GLOSSARY - H

ham -- an inferior or pretentious actor, often one who doesn’t know he’s bad
hamartia -- a tragic flaw which is the undoing of a particular actor
handbill -- a printed announcement of a forthcoming show
hand props -- any item carried and handled by an actor in a play
hanger iron -- used to support scenery to be flown secured to the frame of a flat through which a line can be attached
hang the show -- to hang all the flying scenery and lights for a play
hard-wired electric -- a hanging pipe that is permanently wired with circuits for lighting instruments
header -- small flat used to fill the space between two flats to create a doorway or window
heads up -- a signal that an object is being lowered from above
heavy -- role of a villian
heightened language -- writing that is rich in imagery and poetic forms and is often metrical.

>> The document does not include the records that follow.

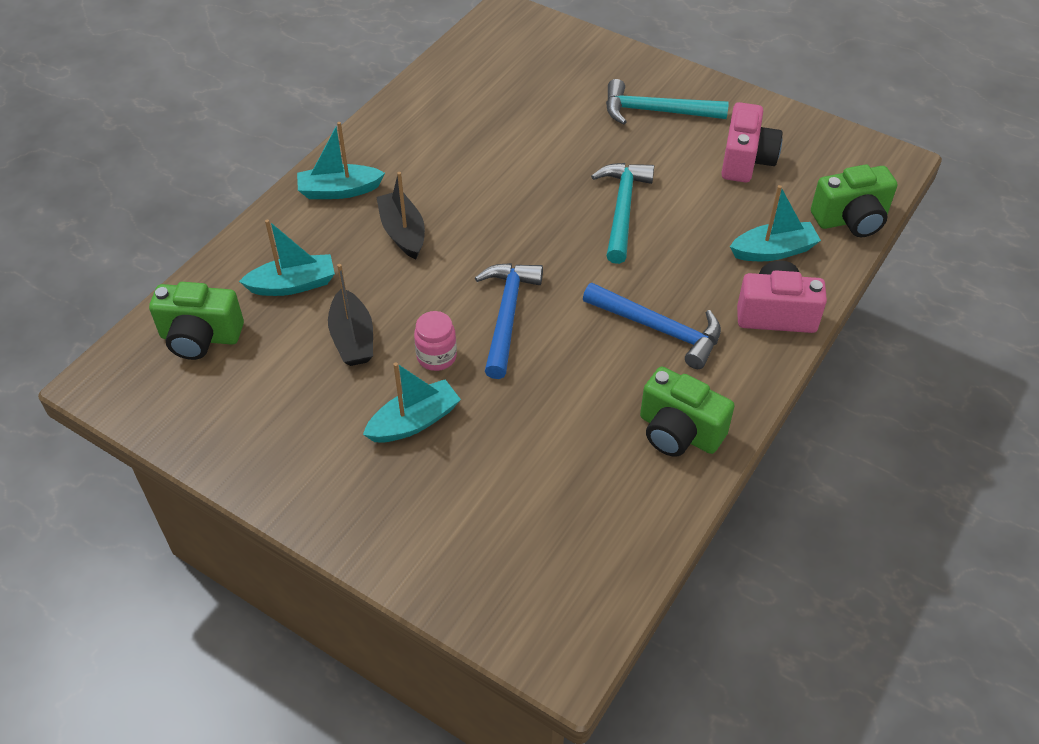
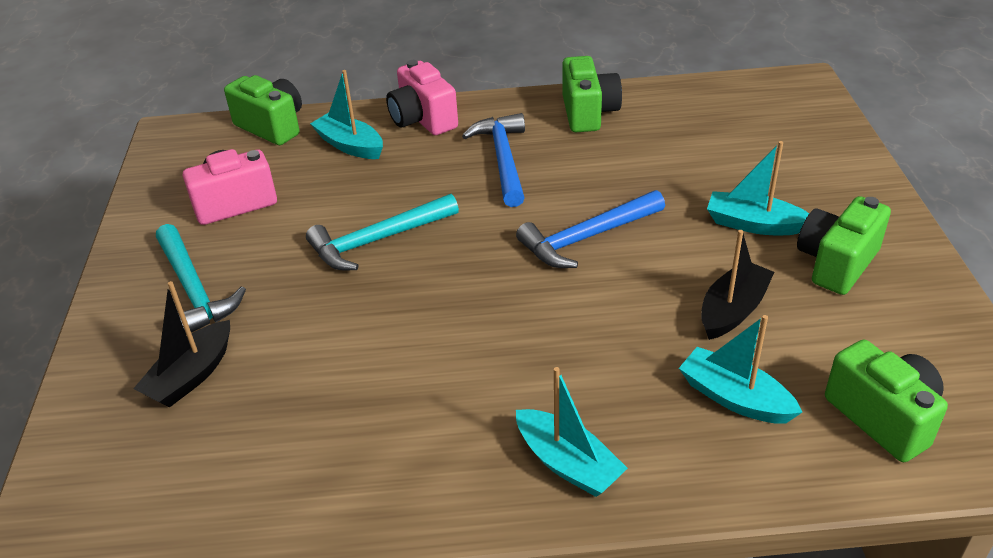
camera: 125 degrees left, 10 degrees down
black boat [376,172,425,259] -> black boat moved to [133,281,230,407]
pink jar [414,311,457,371] -> none
none -> green camera [797,196,891,295]

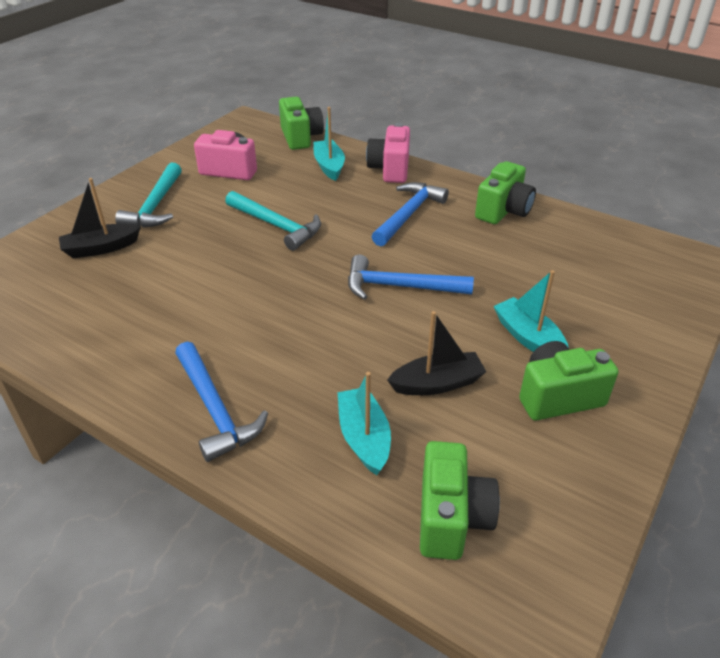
camera: 35 degrees right, 0 degrees up
turquoise hammer [306,194,459,270] -> turquoise hammer turned 150 degrees counterclockwise [225,191,321,251]
turquoise boat [516,367,628,497] -> blue hammer [175,342,268,462]

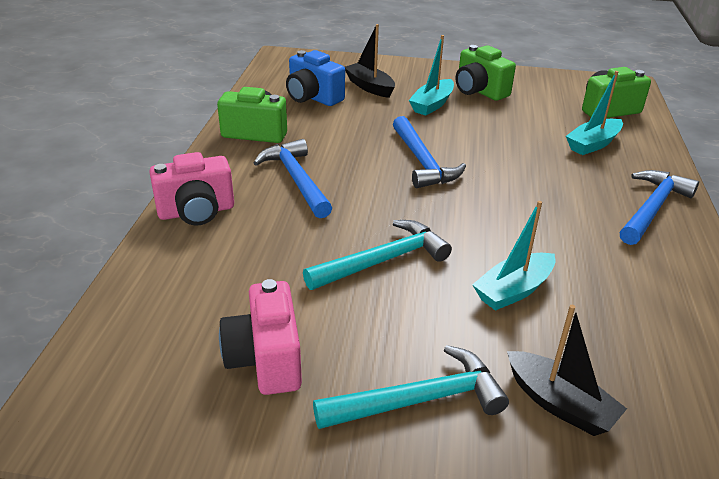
camera: 115 degrees left, 5 degrees down
turquoise hammer [225,191,321,251] -> turquoise hammer turned 45 degrees clockwise [303,220,452,290]
green camera [279,97,324,150] -> none
turquoise boat [314,107,345,181] -> turquoise boat moved to [472,201,556,311]
blue hammer [371,182,449,246] -> blue hammer turned 60 degrees clockwise [254,139,332,218]
black boat [387,311,486,395] -> black boat moved to [345,24,395,98]
none -> blue camera [286,50,345,106]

heroic drama -- period play written in verse. In contrast to tragedy, it is marked by a happy ending, or an ending in which the deaths of the main characters are considered a triumph and not a defeat. Example: Cyrano de Bergerac by Edmond Ronstand
high comedy -- a play using a subtle type of comedy designed for an intellectual audience with characters who are often artificial and display false emotions
hit -- a successful play or performer
hold -- to pause for laughter or applause to die down
hood -- a large metal container on a lighting instrument housing the lamp
hoofer -- a dancer
hookup chart -- a list showing which circuit and channel is being used for which lighting instruments
hotspot -- the center of a beam of light; the brightest part of the beam
house -- rows of seats in which the audience sits to watch a performance
house left/right -- the left/right side of the suditorium, from the audience's point of view
houselights -- lights that illuminate the auditorium of a theater; all the lights in the auditorium except the “exit” lights. These lights usually dim and are controlled from the light booth
house curtain -- full drapery that separates the stage from the audience. This curtain is rigged to move up and down or open from side to side.
hyperbole -- extravagant and obviously exaggerated language.